- **Document section**
▬▬▬▬▬▬▬▬▬▬
‘SOVEREIGN GRACE’ – DEFINED
This is the free, pure Sovereign Grace of God: as it is written “Being justified FREELY by His grace” (Rom. 3:24). What is grace? It is God’s unmerited and uninfluenced favour, shown unto the undeserving and hell-deserving: neither human worthiness, works or willingness, attracting it, nor the lack of them repelling or obstructing it.
What could there be in me to win the favourable regard of Him who is of too pure eyes to behold evil, and move Him to justify me? NOTHING whatever; nay, there was everything in me calculated to make Him abhor and destroy me—my very self-righteous efforts to earn a place in Heaven deserving only a lower place in Hell.
If, then, I am ever to be “justified” by God it must be by PURE GRACE, AND THAT ALONE! Grace is the very essence of the Gospel—the only hope for fallen men, the sole comfort of saints passing through much tribulation on their way to the kingdom of God. The Gospel is the announcement that God is prepared to deal with guilty rebels on the ground of free favour, of pure benignity; that God will blot out sin, cover the believing sinner with a robe of spotless righteousness, and receive him as an accepted son: not on account of anything he has done or ever will do, but of sovereign mercy, acting independently of the sinner’s own character and deservings of eternal punishment.
Justification is perfectly gratuitous so far as we are concerned, nothing being required of us in order to it, either in the way of price and satisfaction or preparation and meetness. We have not the slightest degree of merit to offer as the ground of our acceptance, and therefore if God ever does accept us it must be out of unmingled grace. It is as “the God of all grace” (1 Peter 5:10) that Jehovah justifies the ungodly. It is as “the God of all grace” He seeks, finds, and saves His people: asking them for nothing, giving them everything. Strikingly is this brought out in that word “being justified FREELY by His grace” (Rom. 3:24), the design of that adverb being to exclude all consideration of anything in us or from us which should be the cause or condition of our justification.
That same Greek adverb is translated “WITHOUT A CAUSE” in John 15:25—“they hated Me without a cause.” The world’s hatred of Christ was “without a cause” so far as He was concerned: there was nothing whatever in Him which, to the slightest degree, deserved their enmity against Him: there was nothing in Him unjust, perverse, or evil; instead, there was everything in Him which was pure, holy, lovely. In like manner, there is nothing whatever in us to call forth the approbation of God: by nature there is “no good thing” in us; but instead, everything that is evil, vile, loathsome.
“Being justified without a cause by His GRACE.” How this tells out the very heart of God! While there was no motive to move Him, outside of Himself, there was one inside Himself; while there was nothing in us to impel God to justify us, His own grace moved Him, so that He devised a way whereby His wondrous love could have vent and flow forth to the chief of sinners, the vilest of rebels. As it is written, “I, even I, am He that blotteth out thy transgressions for Mine own sake, and will not remember thy sins” (Isa. 43:25).
▬▬▬▬▬▬▬▬▬▬
- **Data shown**
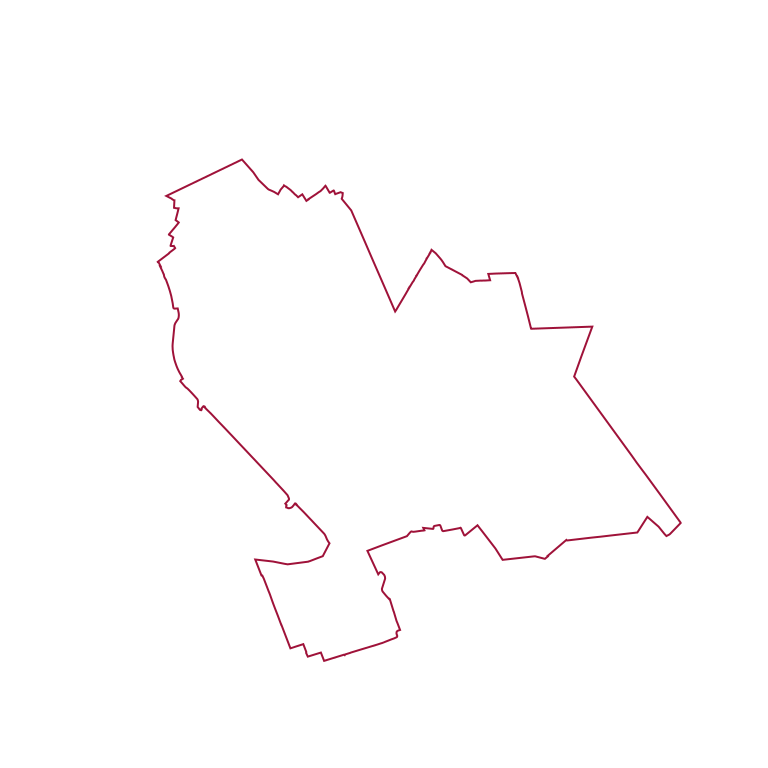 outline of Rucphen, Noord-Brabant, Netherlands, rotated 241°
{"feature_id": "6326949B79033255924519", "entity_name": "Rucphen", "entity_type": "district", "adm_level": 2, "iso_a3": "NLD", "parent_name": "Netherlands", "parent_adm1": "Noord-Brabant", "projection": "equal_earth", "projection_center": [4.569, 51.521], "detail": "fine", "context": "isolated", "style": "outline", "palette": "rose", "viewbox_px": 768, "rotation_deg": 241, "n_neighbors": 0, "source": "geoboundaries", "source_scale": "gbopen_adm2", "svg_char_len": 5890}
<svg xmlns="http://www.w3.org/2000/svg" viewBox="0 0 768 768"><g transform="rotate(241 384 384)"><path d="M485.3,207.2L478.2,208.7L476.9,209.1L475.5,209.8L474.6,210.1L472.9,210.6L467.4,212.0L462.2,213.2L461.3,213.4L461.0,213.4L460.1,213.3L458.8,212.9L457.7,212.2L454.3,209.9L451.7,210.3L450.4,210.6L449.7,211.4L450.0,212.1L451.0,212.5L451.7,214.1L452.0,214.9L452.1,215.3L452.0,215.6L451.8,215.8L451.5,215.9L451.3,216.0L451.1,215.6L450.3,215.9L450.4,216.2L450.2,216.2L449.7,216.2L449.4,216.1L441.6,218.4L430.6,221.2L422.0,223.5L353.4,241.0L350.7,241.6L345.9,242.8L339.0,244.5L334.1,245.6L333.7,245.7L333.1,245.7L330.2,245.4L329.5,245.2L329.1,244.9L328.8,244.5L328.6,243.7L327.6,240.9L327.2,239.7L325.4,240.1L325.3,239.7L323.5,238.6L322.4,239.7L322.2,239.8L321.9,239.9L321.7,240.2L321.5,240.5L321.2,241.2L320.9,242.7L320.9,243.1L320.9,243.9L321.0,244.2L321.7,246.1L322.6,248.0L322.7,248.3L322.5,248.6L322.2,248.8L321.8,248.5L320.9,248.7L321.0,249.1L320.7,249.2L320.3,249.2L320.1,249.1L316.8,250.0L311.2,251.6L282.0,259.1L281.0,259.2L279.6,259.2L278.5,259.1L275.9,258.8L274.1,258.8L272.4,258.9L271.1,259.1L264.3,248.8L263.1,247.0L264.1,240.2L264.7,235.8L265.1,232.9L265.3,232.3L265.3,231.7L273.0,212.3L274.9,209.9L282.5,200.9L292.7,186.6L292.9,186.3L275.9,184.0L275.7,184.1L275.5,184.7L272.1,184.5L266.3,183.7L258.5,182.6L257.4,182.5L255.2,182.2L248.7,181.1L245.6,180.6L240.8,179.9L232.7,178.8L223.3,177.4L223.3,177.5L221.6,177.3L198.2,174.0L195.6,187.3L187.2,186.1L186.6,185.5L182.5,185.2L179.7,198.6L170.9,197.4L166.6,217.9L165.9,218.2L166.1,218.6L166.2,219.0L166.2,219.4L165.2,224.2L165.2,224.3L165.2,224.7L163.3,233.6L159.4,251.6L158.6,255.8L158.4,256.5L157.1,266.5L156.6,269.5L156.4,272.0L156.4,272.3L156.4,272.5L156.6,272.8L156.8,273.1L157.0,273.3L157.3,273.4L157.9,273.7L158.4,273.6L159.0,273.8L159.6,273.9L160.3,274.3L160.7,274.6L161.0,274.8L161.2,275.1L161.4,275.6L161.5,276.0L161.5,276.5L161.1,278.8L168.0,279.8L170.7,280.1L180.2,282.2L180.7,282.2L193.1,284.8L193.3,284.7L192.3,284.5L197.7,283.2L203.0,282.2L203.9,282.2L204.7,282.4L205.8,282.8L213.2,290.6L214.7,291.3L215.6,291.5L217.0,291.6L220.4,290.7L221.1,289.9L221.3,289.1L220.3,286.7L246.1,288.6L243.9,303.7L239.8,330.3L241.1,333.7L241.7,335.5L241.8,336.3L241.7,336.6L240.9,337.4L240.3,338.4L239.8,339.6L237.4,345.9L236.6,347.7L236.4,348.4L239.1,348.6L233.5,356.6L233.5,356.8L233.6,357.1L234.9,358.1L235.1,358.3L235.3,358.6L235.4,358.9L235.4,359.3L234.0,363.6L233.7,364.3L233.2,364.6L232.5,364.6L228.1,363.9L227.4,363.9L227.0,364.1L226.7,364.3L226.5,364.7L225.9,366.4L223.5,373.5L221.5,379.7L221.3,380.4L221.2,381.2L221.0,381.3L220.8,381.4L213.0,380.8L212.6,380.9L212.5,381.0L212.3,381.3L212.3,381.8L215.1,397.3L212.3,397.7L208.0,398.4L186.1,401.7L172.7,402.5L160.5,431.7L159.9,432.8L153.4,439.6L153.1,440.0L153.8,443.8L154.3,443.7L159.2,467.9L158.6,468.0L158.4,468.3L158.2,468.7L149.2,490.6L145.5,499.3L142.0,507.8L141.8,508.3L141.1,510.0L131.3,533.6L134.0,538.6L140.1,549.9L126.1,555.0L116.9,556.6L114.1,557.3L114.0,560.5L114.1,561.1L114.2,561.6L118.6,576.1L118.9,576.2L151.8,572.2L178.1,568.9L181.6,568.4L183.0,568.2L191.8,567.0L192.4,566.9L200.8,566.0L294.9,554.4L298.3,553.9L312.2,569.7L333.2,594.0L360.9,539.6L361.6,539.8L361.7,539.6L373.2,542.7L384.5,545.6L396.4,548.6L396.5,548.7L397.7,549.2L398.1,549.3L406.6,551.5L409.2,552.0L411.7,552.4L411.7,552.6L412.8,552.7L412.7,552.5L417.4,552.7L420.9,546.0L426.4,535.3L429.7,528.6L423.3,527.1L425.7,522.1L426.0,521.7L427.1,519.4L427.3,519.2L429.8,514.1L429.9,513.8L430.0,513.2L430.3,511.7L430.9,509.2L436.0,507.9L440.4,505.6L441.0,505.2L441.4,505.3L457.1,495.0L457.2,494.9L460.8,494.7L461.5,494.7L464.5,494.4L466.3,494.1L473.3,492.6L478.3,490.6L477.5,489.6L476.6,488.5L476.8,488.4L475.8,486.8L475.6,486.8L473.8,483.7L473.3,482.4L473.1,482.5L471.5,479.9L470.3,478.1L469.9,477.5L469.4,476.2L466.0,470.1L463.5,465.9L463.1,464.9L462.9,465.0L461.8,463.0L461.1,461.8L460.7,461.1L460.1,460.4L459.6,459.4L459.2,458.4L456.3,453.4L456.5,453.3L455.5,451.6L455.3,451.7L453.4,448.5L452.3,446.7L446.0,435.9L445.0,434.2L442.8,430.5L442.0,428.9L445.1,429.2L468.8,431.5L500.3,434.5L515.4,436.0L551.7,439.5L566.5,436.8L567.5,437.9L568.5,438.8L571.0,440.5L572.8,439.0L573.7,433.6L573.7,433.4L574.2,433.4L577.1,433.9L577.5,433.9L577.7,433.7L577.5,429.3L577.6,429.2L585.4,429.0L585.8,428.9L584.5,425.5L583.5,422.0L583.4,419.9L583.0,416.6L582.3,407.5L582.0,407.5L581.8,404.9L589.5,404.5L589.0,399.4L591.5,398.7L593.1,398.0L593.9,397.8L596.1,397.2L596.7,396.9L596.9,396.9L597.3,396.8L598.7,396.4L600.6,395.6L601.9,395.0L603.8,394.2L605.4,393.1L606.2,392.8L605.7,392.1L604.3,388.3L604.0,387.6L603.4,386.7L603.2,386.4L601.3,383.3L605.3,381.0L607.6,379.3L609.9,377.5L610.3,377.3L610.9,377.0L622.4,373.5L623.3,373.2L632.6,372.3L649.2,368.6L654.0,284.8L649.8,287.6L649.1,288.1L648.3,288.3L647.0,289.1L646.3,289.5L646.2,289.7L639.9,285.8L639.1,286.7L638.4,287.5L637.6,288.8L637.2,289.5L633.0,285.6L628.4,281.2L624.8,282.8L624.5,282.3L623.9,280.8L621.6,275.0L621.6,274.9L619.1,268.4L618.9,268.3L615.5,270.2L614.4,270.7L613.9,270.2L613.1,269.3L608.9,264.8L608.3,264.3L608.2,264.3L606.6,266.9L606.6,267.1L604.1,267.2L603.8,266.2L602.9,259.9L602.8,259.7L602.6,259.6L602.5,259.3L600.5,245.3L600.4,245.3L600.4,245.9L595.2,245.7L595.5,245.2L590.5,244.9L586.8,244.5L586.6,244.6L586.1,244.4L585.0,244.0L584.0,243.8L583.3,243.7L582.6,243.8L582.0,243.7L581.2,243.9L576.6,243.2L574.1,242.8L569.1,241.8L564.2,240.6L559.8,239.2L557.0,238.3L553.1,236.8L552.4,236.7L551.6,237.1L550.1,240.2L546.1,239.0L544.8,238.5L543.6,237.9L542.4,237.1L541.4,236.3L540.6,235.3L540.3,234.6L538.7,231.5L538.2,230.7L537.6,230.0L537.0,229.3L536.2,228.7L533.4,226.8L521.7,218.7L519.8,217.5L517.8,216.5L516.2,215.7L513.6,214.7L511.4,213.9L509.2,213.2L507.0,212.5L504.7,212.0L502.4,211.6L500.0,211.2L497.4,210.9L493.4,210.7L488.3,210.8L488.1,210.5L486.1,210.7L486.0,208.4L485.3,207.2Z" fill="none" stroke="#9f1239" stroke-width="2"/></g></svg>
▬▬▬▬▬▬▬▬▬▬
- **Prompt 1**
Translate this sentence from the essay on sovereign grace into Spanish: "Grace is the very essence of the Gospel—the only hope for fallen men, the sole comfort of saints passing through much tribulation on their way to the kingdom of God."
- **Prompt 2**
Set down, word for word, the stretch of the essay on sovereign grace from "If, then, I" through "of eternal punishment.".
- **Prompt 3**
Carry the essay on sovereign grace further, picking up after its final sentence.

- **Final result 1**
La gracia es la esencia misma del Evangelio: la única esperanza para los hombres caídos, el único consuelo de los santos que pasan por mucha tribulación en su camino hacia el reino de Dios.

- **Final result 2**
If, then, I am ever to be “justified” by God it must be by PURE GRACE, AND THAT ALONE! Grace is the very essence of the Gospel—the only hope for fallen men, the sole comfort of saints passing through much tribulation on their way to the kingdom of God. The Gospel is the announcement that God is prepared to deal with guilty rebels on the ground of free favour, of pure benignity; that God will blot out sin, cover the believing sinner with a robe of spotless righteousness, and receive him as an accepted son: not on account of anything he has done or ever will do, but of sovereign mercy, acting independently of the sinner’s own character and deservings of eternal punishment.

- **Final result 3**
Wondrous, matchless grace! We cannot for a moment look outside the grace of God for any motive or reason why He should ever have noticed us, still less had respect unto such ungodly wretches. The first moving cause, then, that inclined God to show mercy to His people in their undone and lost condition, was His own wondrous grace—unsought, uninfluenced, unmerited by us. He might justly have left us all obnoxious to the curse of His Law, without providing any Surety for us, as He did the fallen angels; but such was His grace toward us that “He spared not His own Son.”
“Not by works of righteousness which we have done, but according to His mercy He saved us, by the washing of regeneration, and renewing of the Holy Ghost; Which He shed on us abundantly through Jesus Christ our Saviour; That being justified by His grace, we should be made heirs according to the hope of eternal life” (Titus 3:5–7). It was His own sovereign favour and good will which actuated God to form this wondrous scheme and method of justification.
Against what has been said above, it has been objected by Socinians and their echoists that this cannot be: if the believing sinner is justified upon the grounds of a full satisfaction having been made to God for him by a surety, then his discharge from condemnation and his reception into God’s judicial favour must be an act of pure justice, and therefore could not be by grace. Or, if it be purely an act of Divine grace, then no surety can have obeyed the law in the believer’s stead. But this is to confound two distinct things: the relation of God to Christ the Surety, and the relation of God to me the sinner.
It was grace which transferred my sins to Christ; it was justice which smote Christ on account of those sins. It was grace which appointed me unto everlasting bliss; it is justice to Christ which requires I shall enjoy that which He purchased for me. Toward the sinner justification is an act of free unmerited favour; but toward Christ, as a sinner’s Surety, it is an act of justice that eternal life should be bestowed upon those for whom His meritorious satisfaction was made.
First, it was pure grace that God was willing to accept satisfaction from the hands of a surety. He might have exacted the debt from us in our own persons, and then our condition had been equally miserable as that of the fallen angels, for whom no mediator was provided. Second, it was wondrous grace that God Himself provided a Surety for us, which we could not have done. The only creatures who are capable of performing perfect obedience are the holy angels, yet none of them could have assumed and met our obligations, for they are not akin to us, possessing not human nature, and therefore incapable of dying.
Even had an angel became incarnate, his obedience to the law could not have availed for the whole of God’s elect, for it would not have possessed infinite value. None but a Divine person taking human nature into union with Himself could present unto God a satisfaction adequate for the redemption of His people. And it was impossible for men to have found out that Mediator and Surety: it must have its first rise in God, and not from us: it was He that “found” a ransom (Job 33:24) and laid help upon One that is “mighty” (Psa. 89:19).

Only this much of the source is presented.